For practitioners and researchers in the field it will be recognised that even just having the role of placemaking recognised at this level is a big step forward. If you read them you will also note that many of the other related goals have elements of built and natural environment recognised within them too: for example green space supporting a resilient Wales; supply chain procurement supporting a globally responsible Wales; and community engagement in development proposals supporting a more equal Wales.
It’s great to see health impact assessment at the top of the list and we need look no further than the Welsh Health Impact Assessment Unit within Public Health Wales for an approach that is not only rigorous but also places great emphasis on co-production and participation. Practitioners will recognise many of the ideas – they may seem straight forward, in many ways that’s precisely the point: make stairs clear and sign them; provide drinking water; incorporate edible landscaping; provide places for people to walk in new residential developments; lower the speed limit to 20mph; and many more.

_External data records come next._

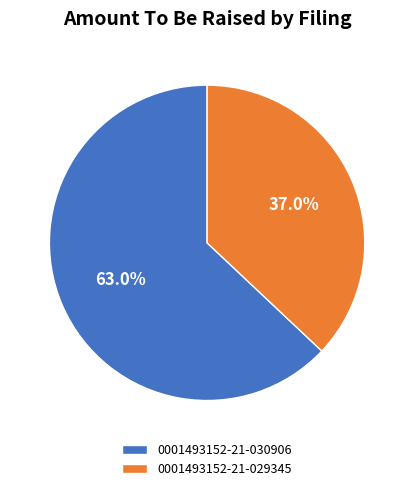

Which slice is the largest?

0001493152-21-030906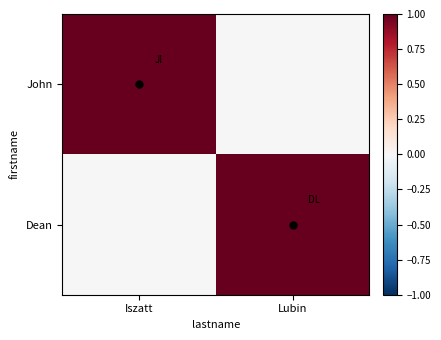

Reading left to right, transcribe all the data shown in this chart.

John: Iszatt=1	Lubin=0
Dean: Iszatt=0	Lubin=1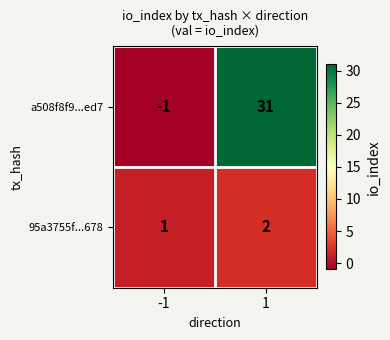

At 1, list the series in order from largest to smallest.

a508f8f9...ed7, 95a3755f...678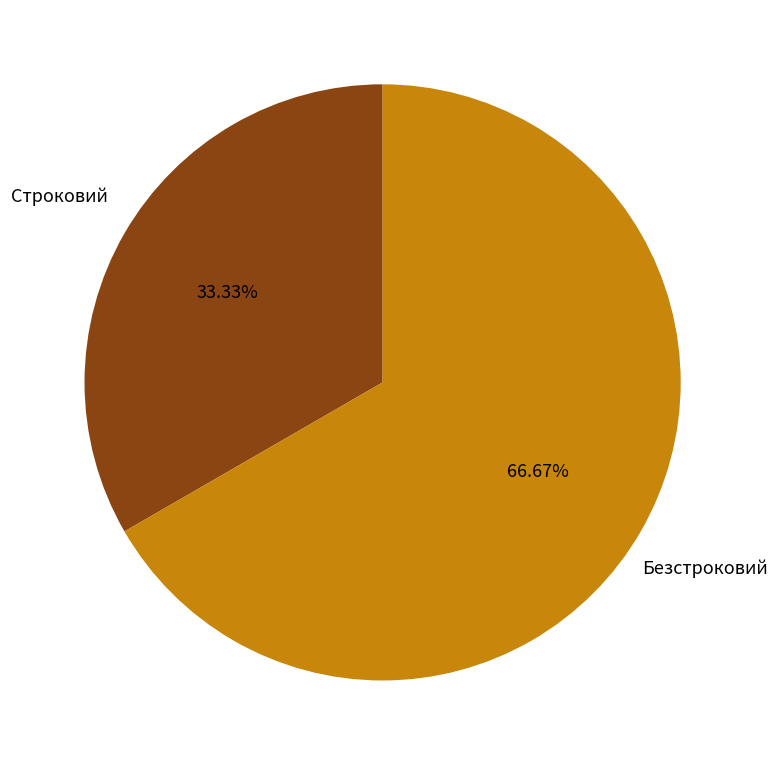

Count the number of slices in the pie.

2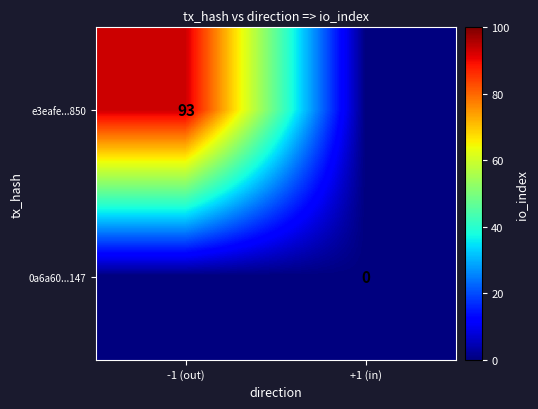

Which has a higher value, +1 (in) or -1 (out)?

-1 (out)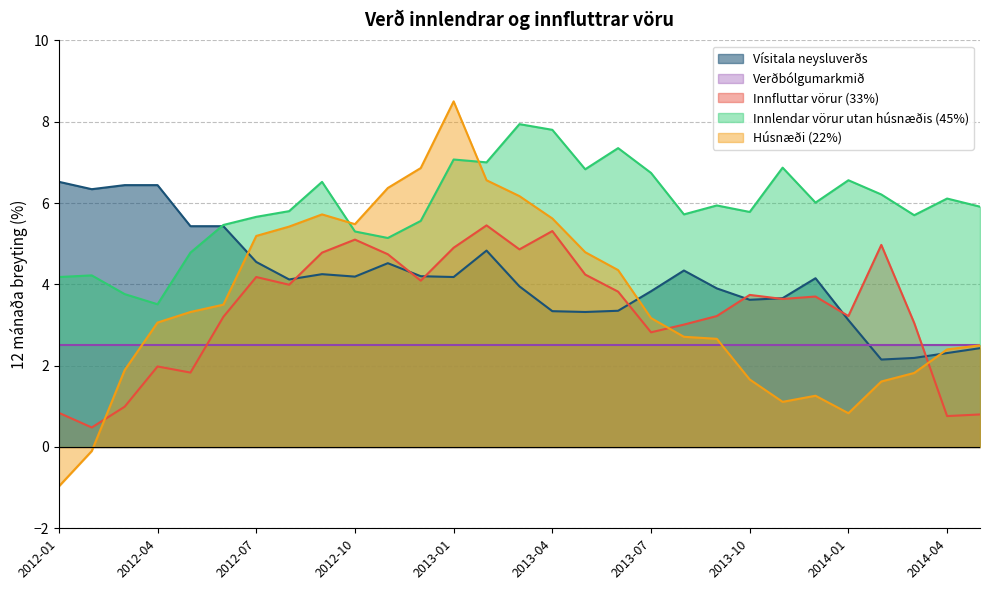

Where is the first local maximum for Vísitala neysluverðs?

2012-09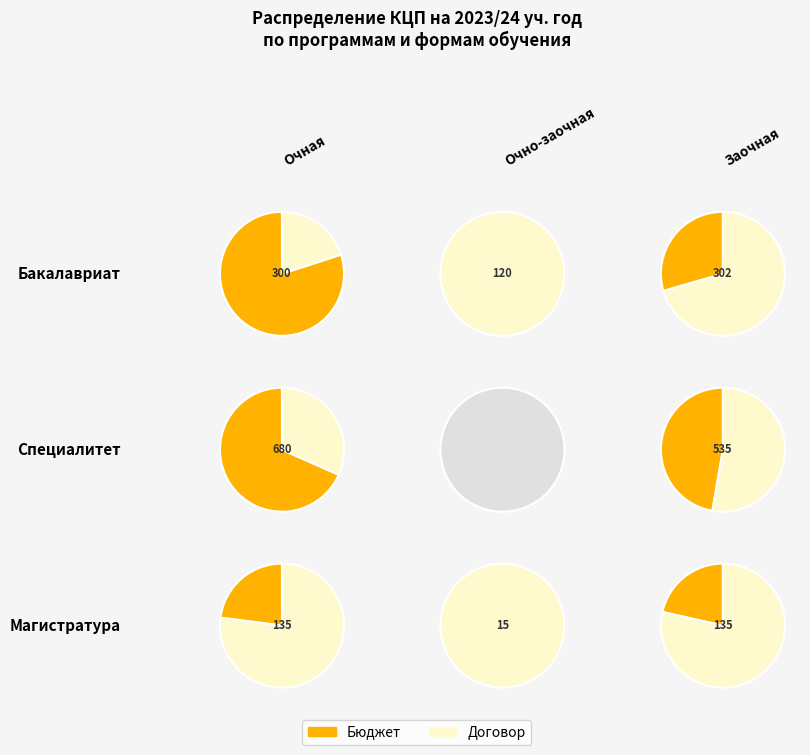

To the nearest percent, what percentage of the pie is Бакалавриат?

32%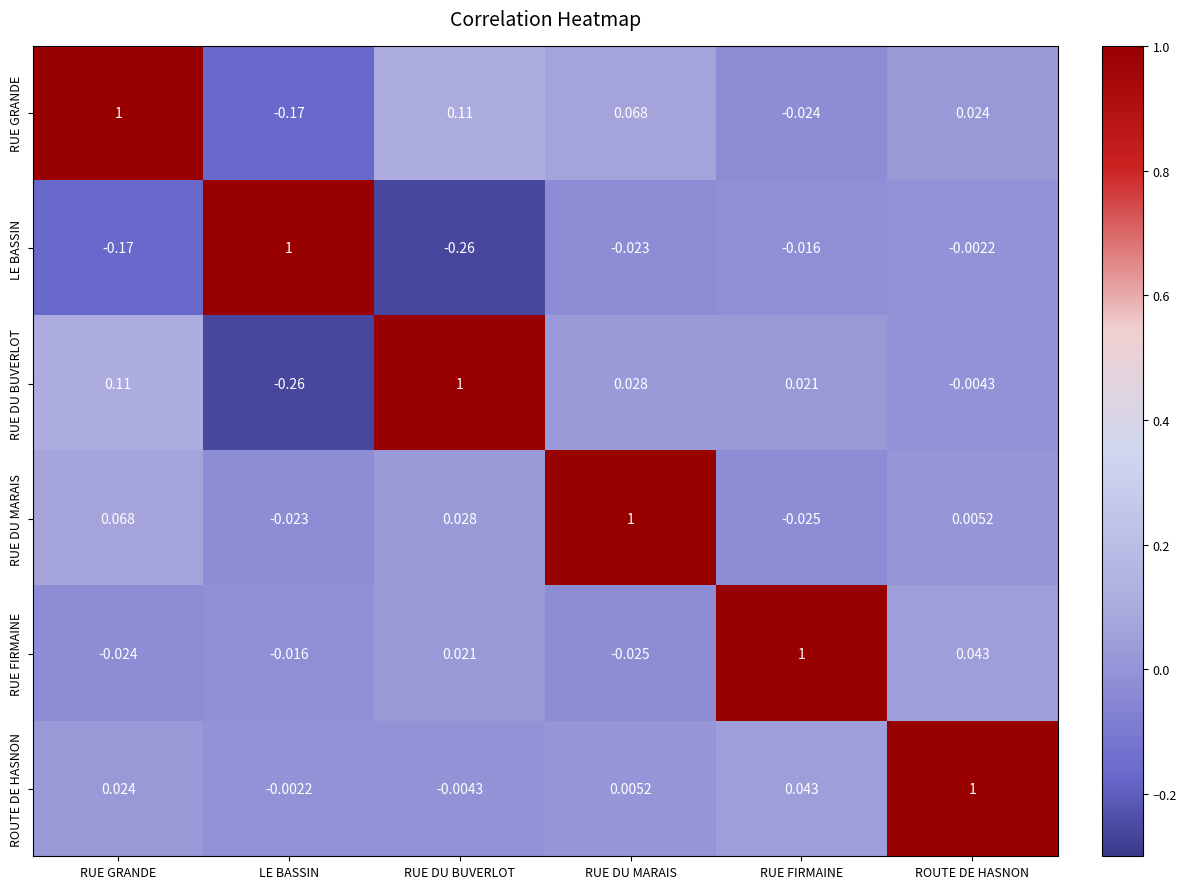

At which label does ROUTE DE HASNON first exceed 0?

RUE GRANDE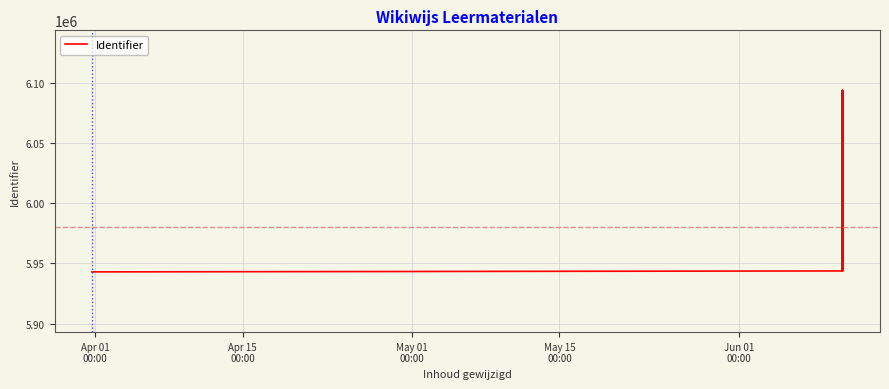

What is the value of the 5th point from the left?

6093432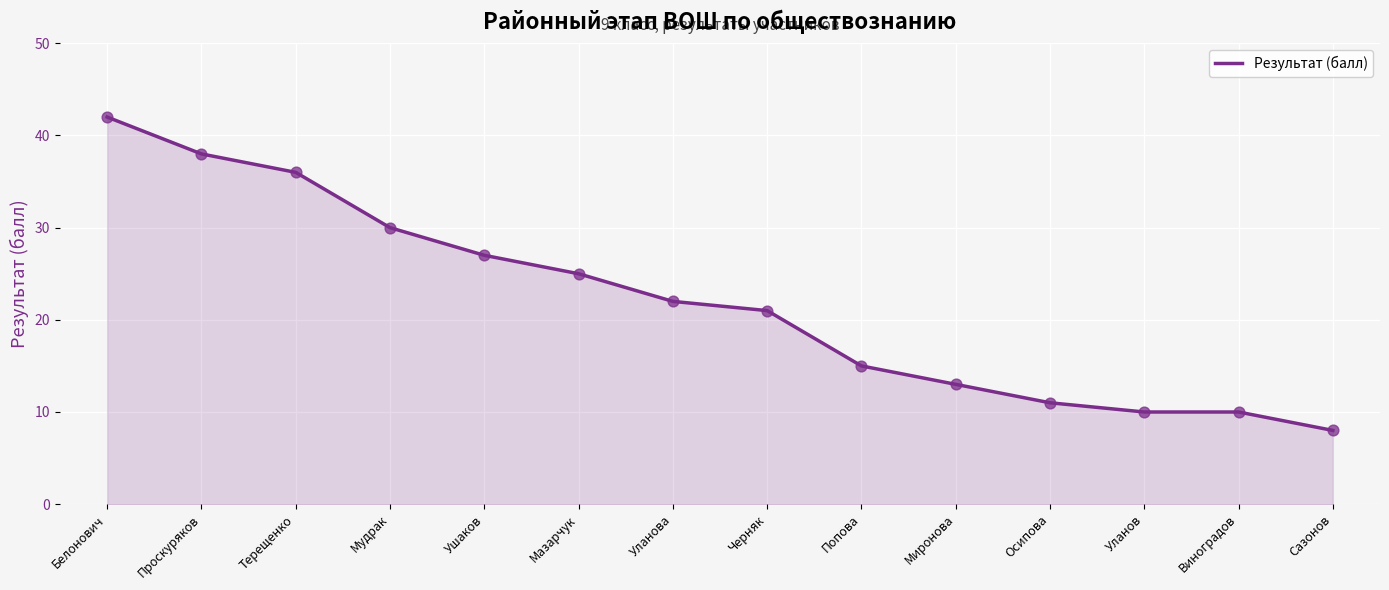

Approximately how many times larger is the value at Осипова compared to Виноградов?

1.1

Of course what is simple for one person can be adventurous for others and that is certainly the case I find working between urban design and public health. For example, from a policy point of view 20mph is fairly straight forward: from an urban design or highways engineering perspective it’s quite complex if you want to create truly walking friendly environments. This is where true collaboration and integration of course comes and at Urban Habitats we are increasingly seeing projects that bring multiple groups and organisations round the table to address on this. In this work we often find breaking down disciplinary silos and obscure language is actually one of the biggest barriers to working together successfully.
Leading the way in my own practice and research means addressing something something that seems very hard for everyone – creating with communities. If we truly recognise agency as a wider determinant of health and are prepared to actually deliver on the human rights of people and communities to be involved in decisions about their own lives then practitioners must fundamentally address this in our own practises. My own doctoral research will move into fieldwork during 2020 and prioritises the voice of residents on a single street over a year and what actually matters to them for their own wellbeing. In Urban Habitats we have introduced an assessment of each potential commission that ranks its potential for: addressing population health; working to reduce inequalities; creating with the community / end users; evidence informed. These are just some of our small steps: I am truly hopeful that the new Journey Checkers will help prompt you in your practic/se.
In the end, health cannot however be delivered by courier or sent by bank transfer: it is created with people. If we get that right, we’ll have gone a long way toward a healthier Wales.
Mark Drane is the director and founder of Urban Habitats and a Doctoral Researcher at the WHO Collaborating Centre for Healthy Urban Environments, UWE Bristol.